Pour cela, il y a lieu de tenir compte que la société algérienne, comme toutes les sociétés humaines, est structurée en fonction de plusieurs paramètres sociologiques : catégories d’âge, profession, sexes, statut social, statut religieux, statut politique devant sensibiliser la population sur l’importance de la pression démographique sur les futurs besoins sociaux. -La culture est le segment vital du XXIe siècle, tant pour le développement que pour les futurs comportements.
3.-Au vu des expériences récentes, avec les impacts du réchauffement climatique, l’épidémie de coronavirus, les tensions en Ukraine, les innovations technologiques en perpétuelle évolution avec la transition numérique et énergétique, influant sur la nouvelle structure des taux de croissance et d’emplois, tout cela nécessite à la fois une haute qualification adaptée, une bonne communication et des réalisations concrètes sur le terrain loin des discours utopiques.

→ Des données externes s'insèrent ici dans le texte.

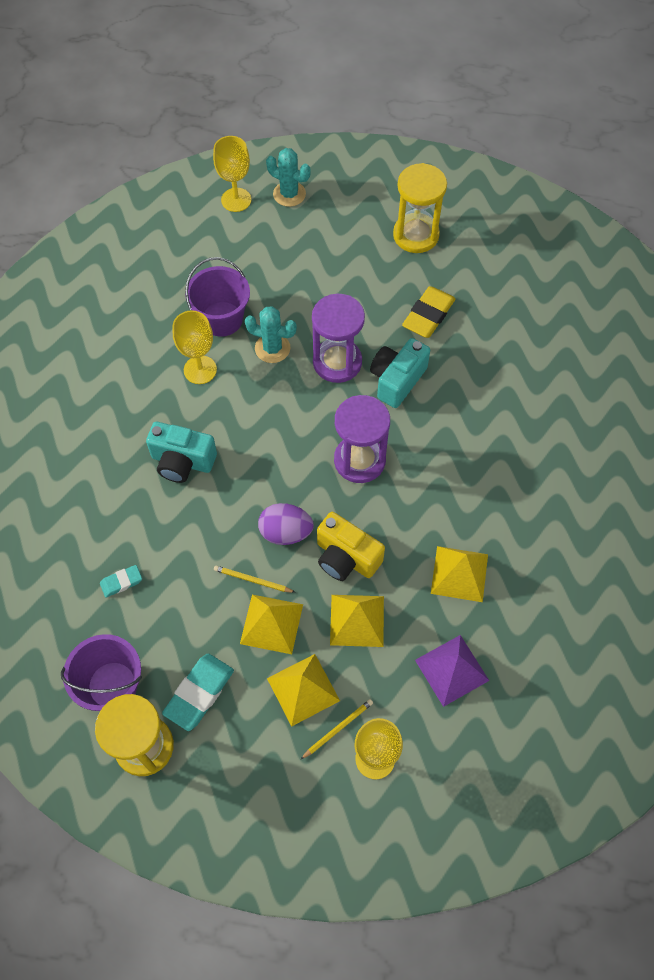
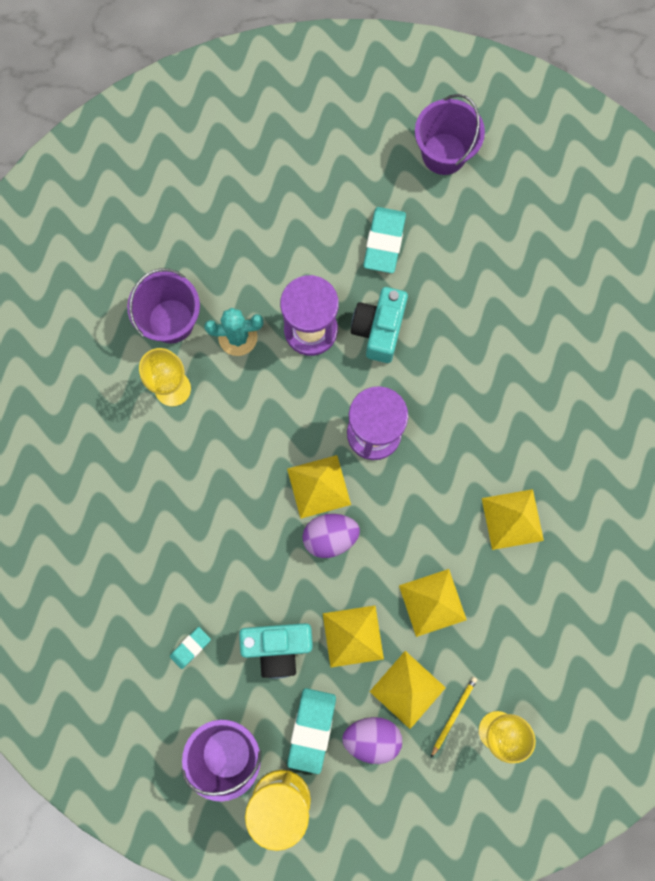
camera: 20 degrees left, 15 degrees up
turquoise camera [146,422,217,483] -> turquoise camera moved to [239,623,313,679]
yellow goblet [213,136,251,212] -> none
yellow pencil [214,566,296,593] -> none
turquoise cactus [266,148,311,207] -> none
yellow camera [317,512,385,581] -> none
yellow hourglass [393,163,447,253] -> none
yellow eraser [402,286,456,338] -> turquoise eraser [363,207,406,273]
purple pyramid [415,635,489,707] -> none
none -> yellow pyramid [287,455,351,519]
none -> purple egg [342,717,402,764]
none -> purple bucket [415,94,485,175]

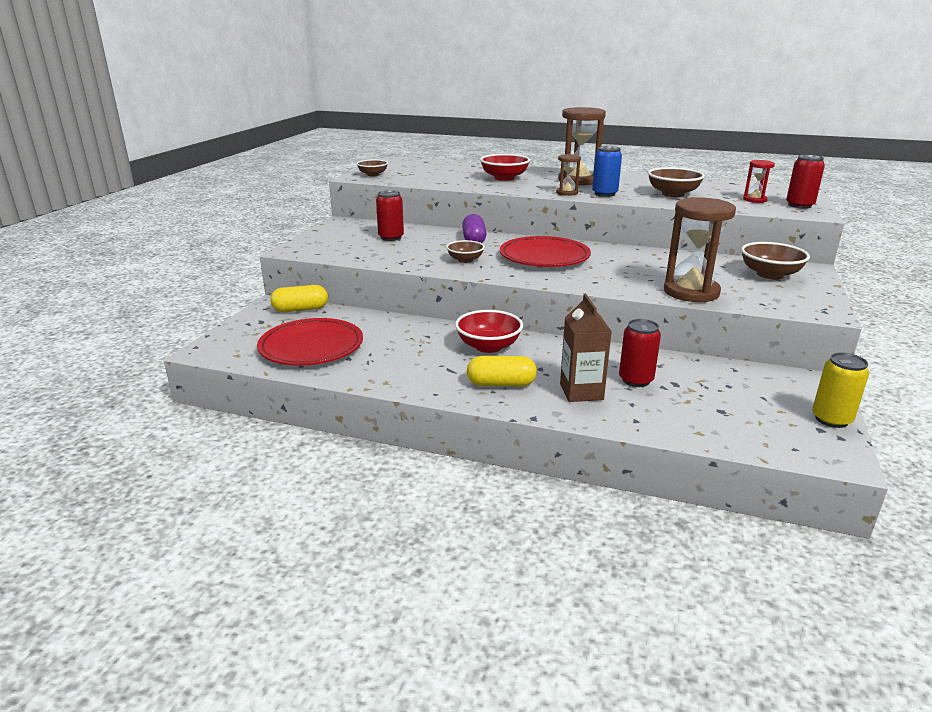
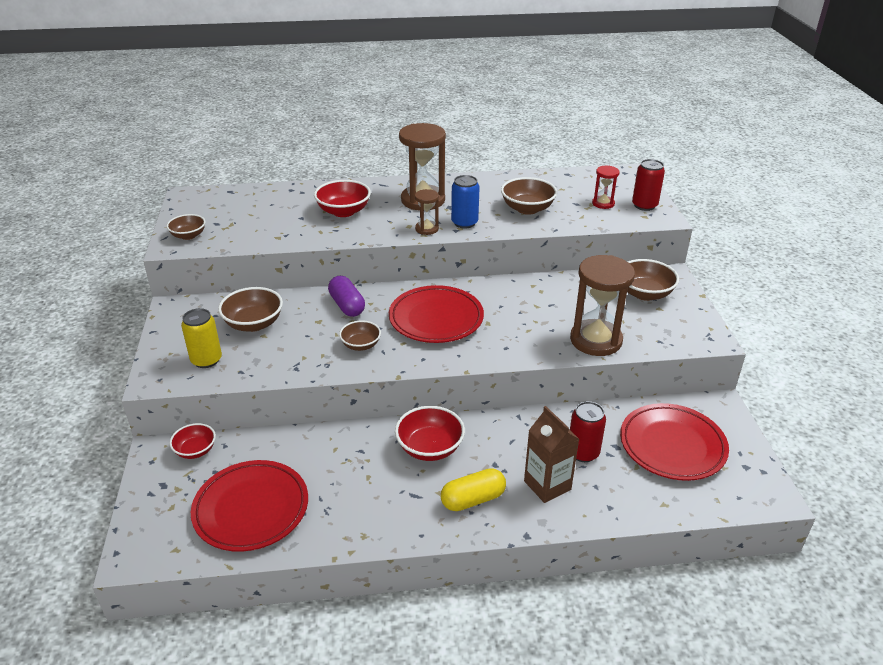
camera: 25 degrees left, 10 degrees up
yellow capsule [270,285,328,312] -> red bowl [170,423,216,459]
red can [376,190,404,241] -> brown bowl [218,287,283,332]
yellow can [812,352,869,428] -> yellow can moved to [181,308,222,368]
none -> red plate [620,403,729,481]

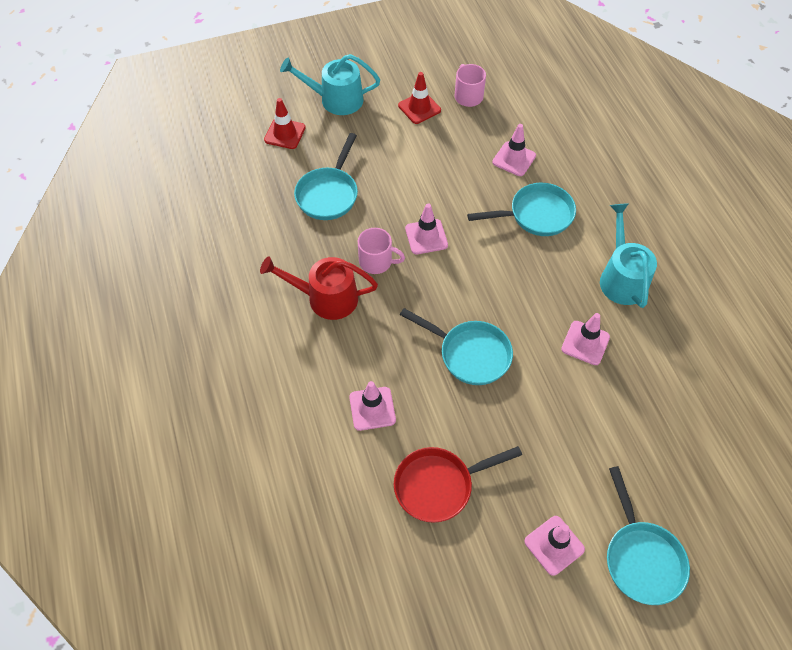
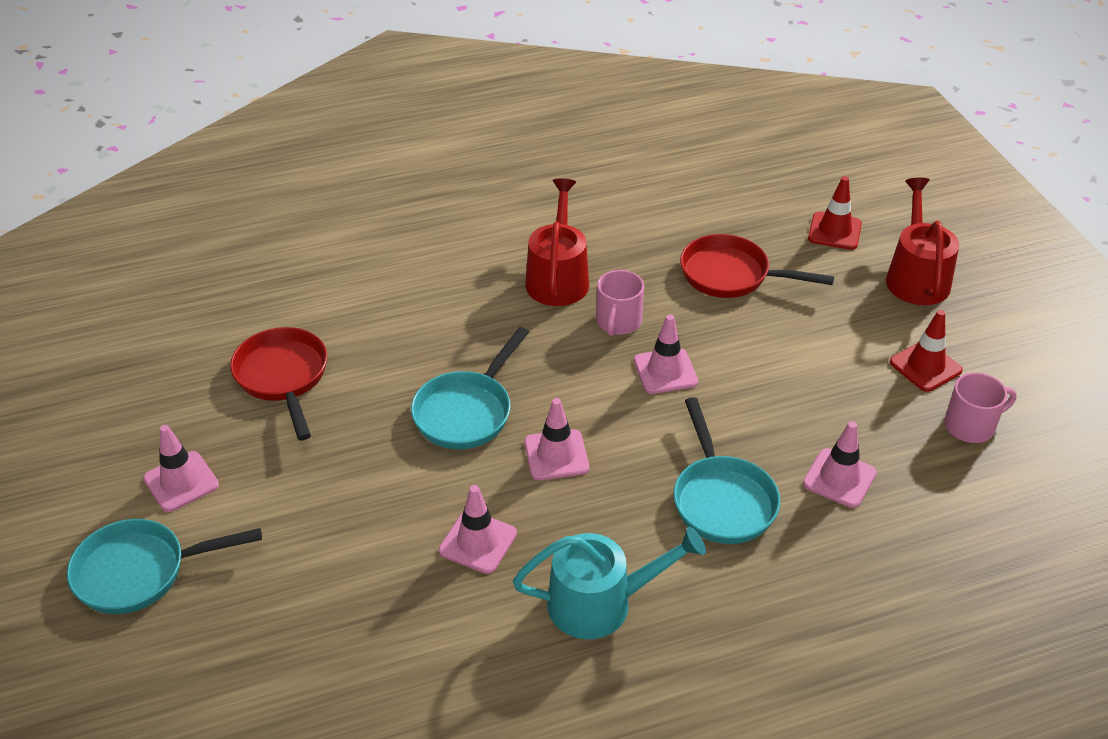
camera: 90 degrees right, 15 degrees down
turquoise watering can [280,54,380,115] -> red watering can [886,178,959,305]
turquoise pan [294,133,358,220] -> red pan [680,234,834,298]
pink traffic cone [349,381,396,431] -> pink traffic cone moved to [524,398,589,480]

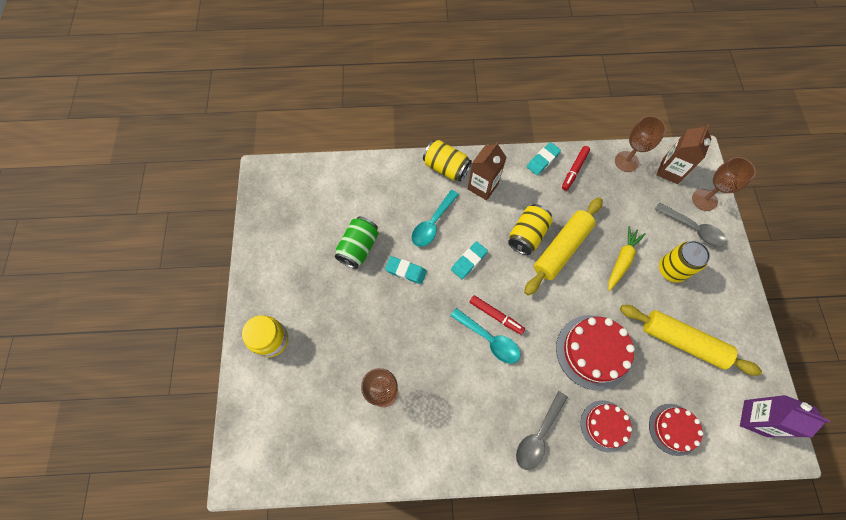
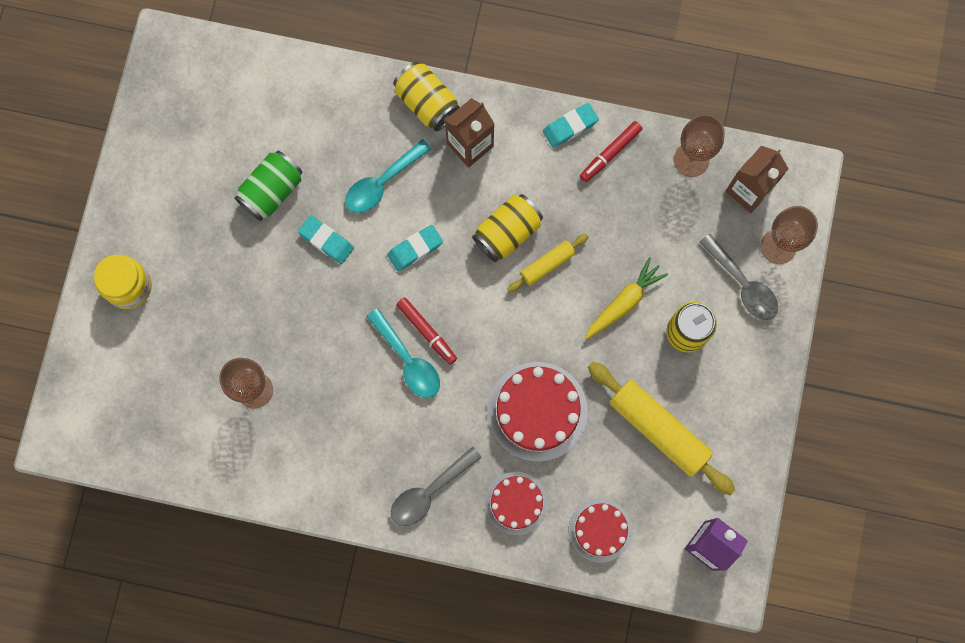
camera: 15 degrees right, 10 degrees up
yellow rolling pin [524,197,603,296] -> yellow rolling pin [508,234,588,292], size x0.53

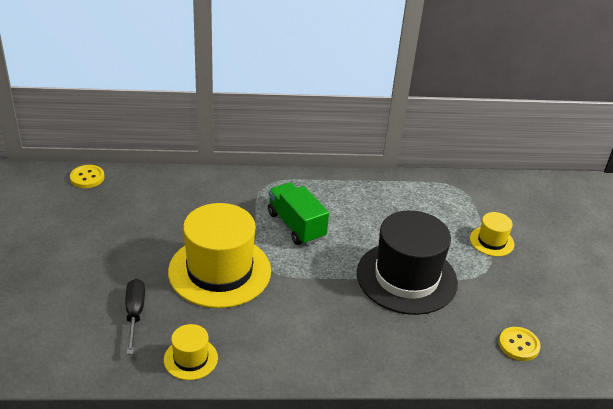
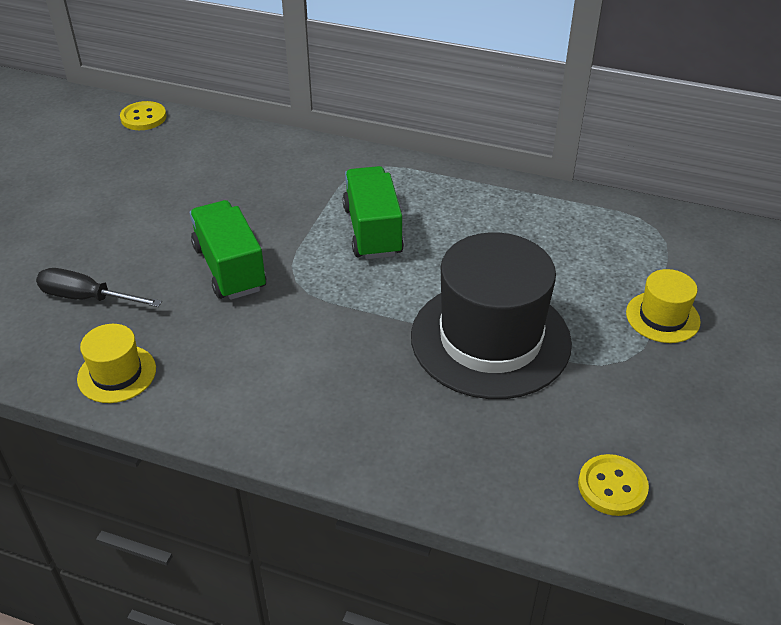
camera: 25 degrees right, 5 degrees up
black screwdriver [125,279,145,354] -> black screwdriver turned 90 degrees counterclockwise [36,268,162,307]
yellow hat [168,203,271,308] -> green truck [190,200,266,300]

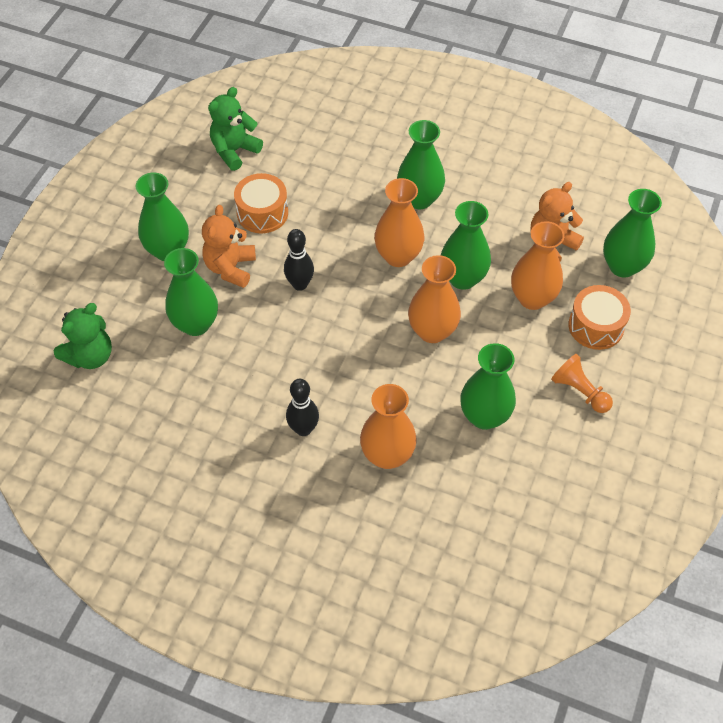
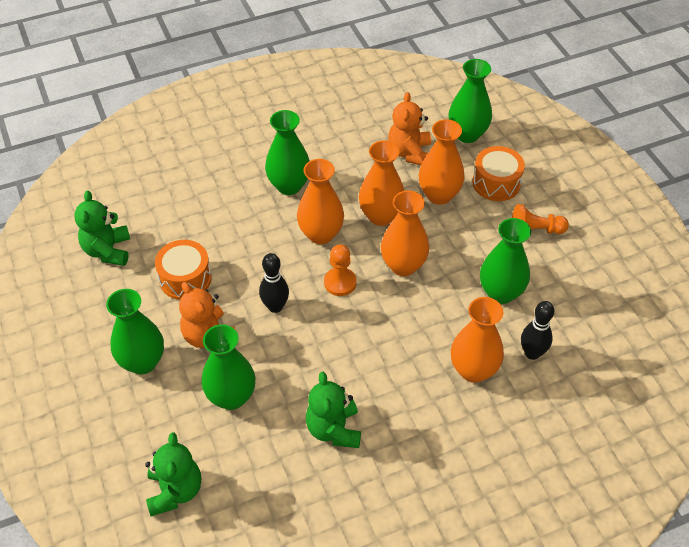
camera: 45 degrees left, 5 degrees down
black bowling pin [286,379,319,436] -> black bowling pin moved to [521,301,554,360]
green vase [441,201,491,290] -> orange vase [359,140,404,226]
none -> green teddy bear [306,372,361,448]
none -> orange pawn [324,244,356,296]

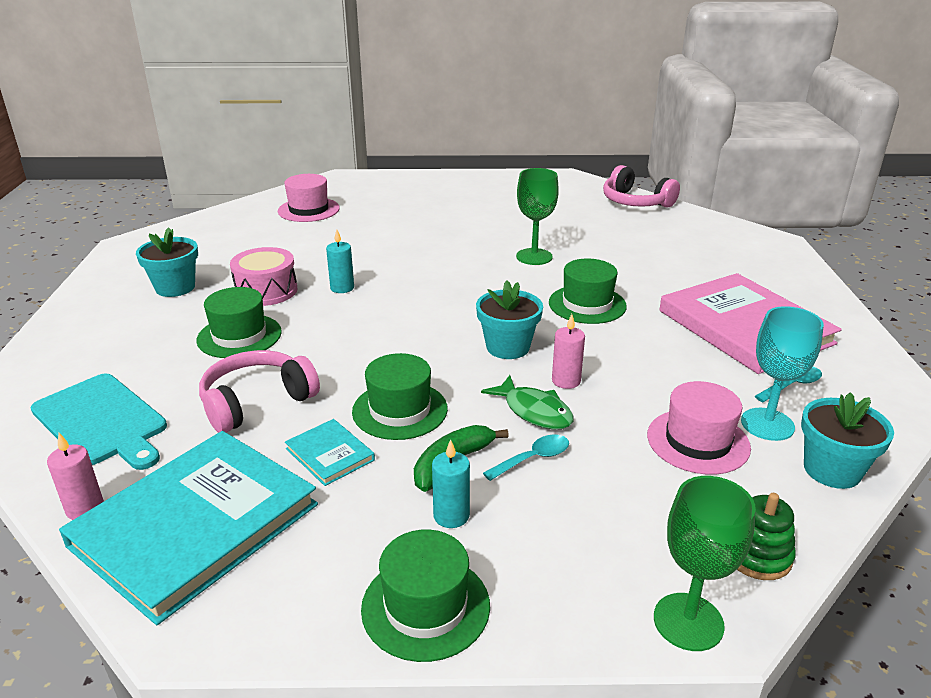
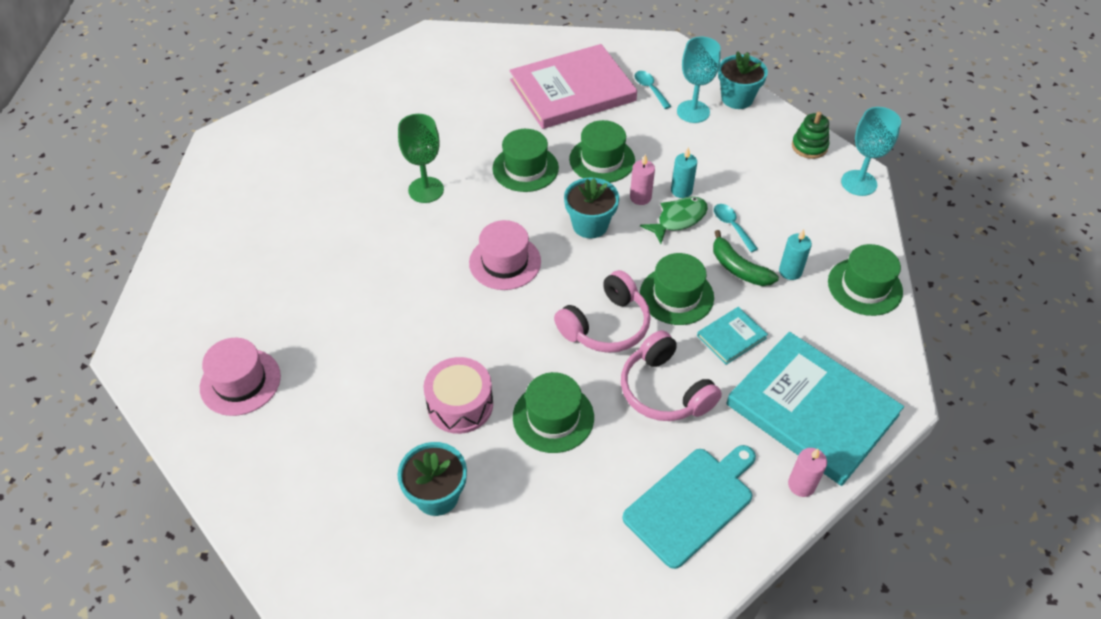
camera: 85 degrees left, 20 degrees up
turquoise candle [326,229,354,293] -> turquoise candle moved to [671,147,697,198]
pink headphones [603,165,680,208] -> pink headphones moved to [554,270,651,353]
pink hat [647,381,751,475] -> pink hat moved to [469,220,541,290]
green goblet [654,476,756,651] -> turquoise goblet [841,107,901,196]
none -> green hat [569,120,635,183]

Le concept de crise que traverse l’Algérie doit se hisser au niveau de la crise du monde et ne pas rester une crise de société bloquée, faute de perspectives pour l’avenir d’une population et surtout d’une jeunesse angoissée et même très angoissée par les assauts de la nature, par la violence humaine et les déchéances sociales et économiques. La communication rénovée doit trouver des réponses réelles qui répondent en priorité à ces angoisses.
Cependant, sous réserve d’une nouvelle gouvernance, l’exploitation de la crise économique peut être salutaire si elle est perçue comme un demi-mal, et si elle permet un sursaut national en faveur des réformes, créant une dynamique qui impliquerait les citoyens, afin de faire face aux grands défis.
Les expériences historiques montrent que les populations fondent leur adhésion à un projet de société clairement défini, fondé sur la tolérance, personne n’ayant le monopole du patriotisme, la diversité sociale et culturelle.
Cela renvoie au concept de la citoyenneté qui ne doit pas rester aux yeux de la population comme un modèle importable, existant un lien dialectique entre la tradition et la modernité, ne devant jamais renier notre riche patrimoine historique et culturel (voir expérience des pays de l’Asie, comme le Japon, la Malaisie ou la Chine), mais adapter nos politiques économiques, sociales, culturelles, sécuritaires et militaires au mouvement du monde nouveau.
La rationalité, comme l’ont montré les deux grands philosophes allemands Hegel et Kant, est relative et historiquement datée. Et pour reprendre les propos de l’économiste indien et prix Nobel A. K. Sen, toute action démocratique doit tenir compte des anthropologies culturelles spécifiques à chaque société.